Tatum found the will to smile.
“Not if your nation retaliated—struck back in force, Beck. Do you doubt that the fine hand of the Persians were behind these attacks on America? I do not, though I admit that I am as bereft of actual evidence as are your people. I also assume that the … excitable nature of your new President was an additional factor for the Russians. He would be far more likely than his predecessor to turn Tehran into a glowing sea of pretty green glass, don’t you agree?”
“If you’re telling the truth, Ian, Putin was taking a hell of a risk. NSA says this computer virus smells of Russian origin. If that can be proven, all that glowing green glass might well end up what used to be Moscow.”
“Do you really believe that, Beck?” Tatum’s amused voice was but a twitch above a murmur now. “A war with Russia, mushroom clouds everywhere … when practical men in America and Russia have such an appealing villain elsewhere to blame? There will be an accommodation, Beck. There always is, when the stakes are high enough.”
Beck pondered that for a long moment.
Too long, in fact.
“So tell me how you got involved, Ian … Ian?

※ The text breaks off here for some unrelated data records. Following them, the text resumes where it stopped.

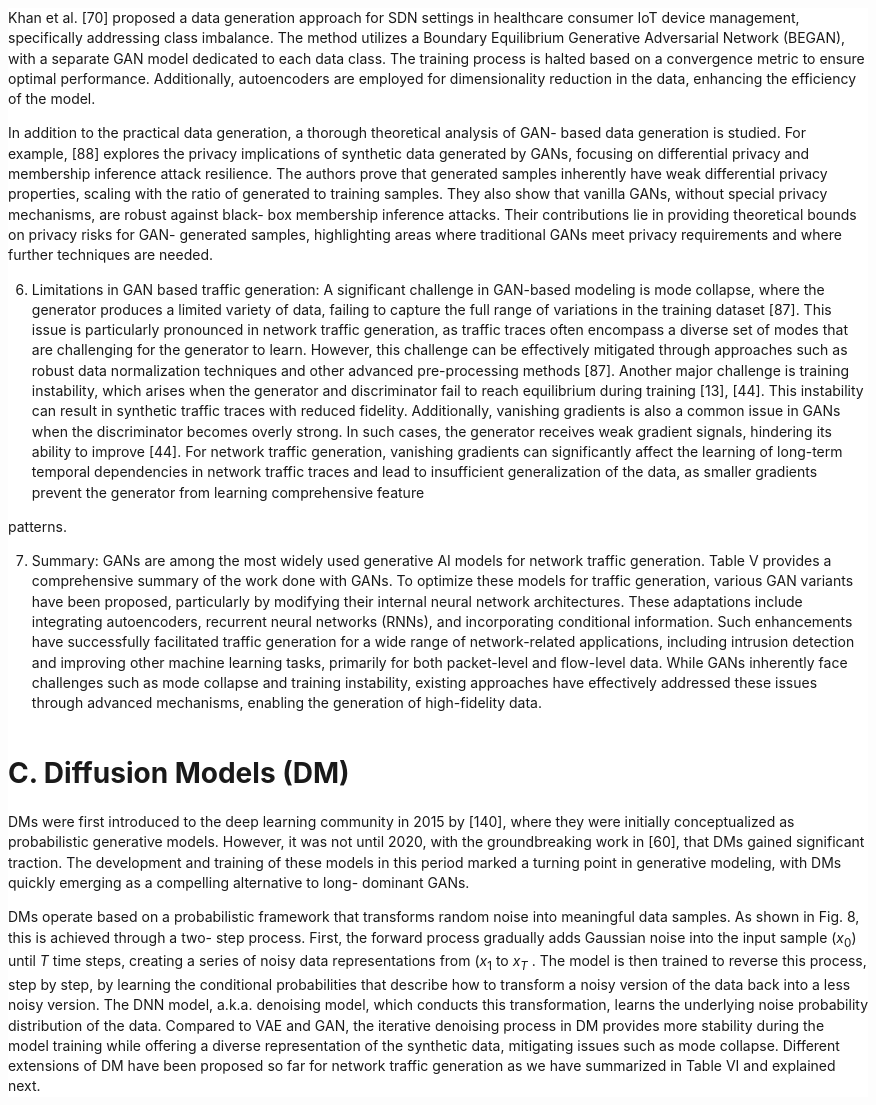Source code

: Khan et al. [70] proposed a data generation approach for SDN settings in healthcare consumer IoT device management, specifically addressing class imbalance. The method utilizes a Boundary Equilibrium Generative Adversarial Network (BEGAN), with a separate GAN model dedicated to each data class. The training process is halted based on a convergence metric to ensure optimal performance. Additionally, autoencoders are employed for dimensionality reduction in the data, enhancing the efficiency of the model.

In addition to the practical data generation, a thorough theoretical analysis of GAN- based data generation is studied. For example, [88] explores the privacy implications of synthetic data generated by GANs, focusing on differential privacy and membership inference attack resilience. The authors prove that generated samples inherently have weak differential privacy properties, scaling with the ratio of generated to training samples. They also show that vanilla GANs, without special privacy mechanisms, are robust against black- box membership inference attacks. Their contributions lie in providing theoretical bounds on privacy risks for GAN- generated samples, highlighting areas where traditional GANs meet privacy requirements and where further techniques are needed.

6) Limitations in GAN based traffic generation: A significant challenge in GAN-based modeling is mode collapse, where the generator produces a limited variety of data, failing to capture the full range of variations in the training dataset [87]. This issue is particularly pronounced in network traffic generation, as traffic traces often encompass a diverse set of modes that are challenging for the generator to learn. However, this challenge can be effectively mitigated through approaches such as robust data normalization techniques and other advanced pre-processing methods [87]. Another major challenge is training instability, which arises when the generator and discriminator fail to reach equilibrium during training [13], [44]. This instability can result in synthetic traffic traces with reduced fidelity. Additionally, vanishing gradients is also a common issue in GANs when the discriminator becomes overly strong. In such cases, the generator receives weak gradient signals, hindering its ability to improve [44]. For network traffic generation, vanishing gradients can significantly affect the learning of long-term temporal dependencies in network traffic traces and lead to insufficient generalization of the data, as smaller gradients prevent the generator from learning comprehensive feature

patterns.

7) Summary: GANs are among the most widely used generative AI models for network traffic generation. Table V provides a comprehensive summary of the work done with GANs. To optimize these models for traffic generation, various GAN variants have been proposed, particularly by modifying their internal neural network architectures. These adaptations include integrating autoencoders, recurrent neural networks (RNNs), and incorporating conditional information. Such enhancements have successfully facilitated traffic generation for a wide range of network-related applications, including intrusion detection and improving other machine learning tasks, primarily for both packet-level and flow-level data. While GANs inherently face challenges such as mode collapse and training instability, existing approaches have effectively addressed these issues through advanced mechanisms, enabling the generation of high-fidelity data.

# C. Diffusion Models (DM)

DMs were first introduced to the deep learning community in 2015 by [140], where they were initially conceptualized as probabilistic generative models. However, it was not until 2020, with the groundbreaking work in [60], that DMs gained significant traction. The development and training of these models in this period marked a turning point in generative modeling, with DMs quickly emerging as a compelling alternative to long- dominant GANs.

DMs operate based on a probabilistic framework that transforms random noise into meaningful data samples. As shown in Fig. 8, this is achieved through a two- step process. First, the forward process gradually adds Gaussian noise into the input sample  $(x_0)$  until  $T$  time steps, creating a series of noisy data representations from  $(x_1$  to  $x_T$ . The model is then trained to reverse this process, step by step, by learning the conditional probabilities that describe how to transform a noisy version of the data back into a less noisy version. The DNN model, a.k.a. denoising model, which conducts this transformation, learns the underlying noise probability distribution of the data. Compared to VAE and GAN, the iterative denoising process in DM provides more stability during the model training while offering a diverse representation of the synthetic data, mitigating issues such as mode collapse. Different extensions of DM have been proposed so far for network traffic generation as we have summarized in Table VI and explained next.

Damn it—”
The attending medic pressed his fingertips firmly to Ian Tatum’s throat.
Then he looked up at Beck Casey and shook his head.
• • •
Elsewhere in the house on Watchung Road, the room-by-room clearing continued apace.
In the room adjoining the one in which Beck Casey had watched Ian Tatum die, one of the two-person search teams—this one, from the Short Hills police—poked and sifted through the materials on a makeshift computer table.
“Did a job on the hard drive, here,” one SWAT member told his colleague. “Stray bullet shot it to hell. Missed the laptop, though. Tag it, and get it to our geek squad before the FBI snatches it, okay? They can all sort out the politics later.”
As he spoke, alongside the tangle of metal, plastic, and wires that had been a disk drive, a new light began to flicker: this from the modem, itself as fortunate as the laptop computer, now awakening from its signal-stricken sleep.
As the two SWAT members watched, a page-image iris’d out from the center of the laptop’s screen, filled it.
“Huh,” the first policeman said. “Looks like the Internet’s back now. Guess somebody finally got a handle on this damn power outage, you know?”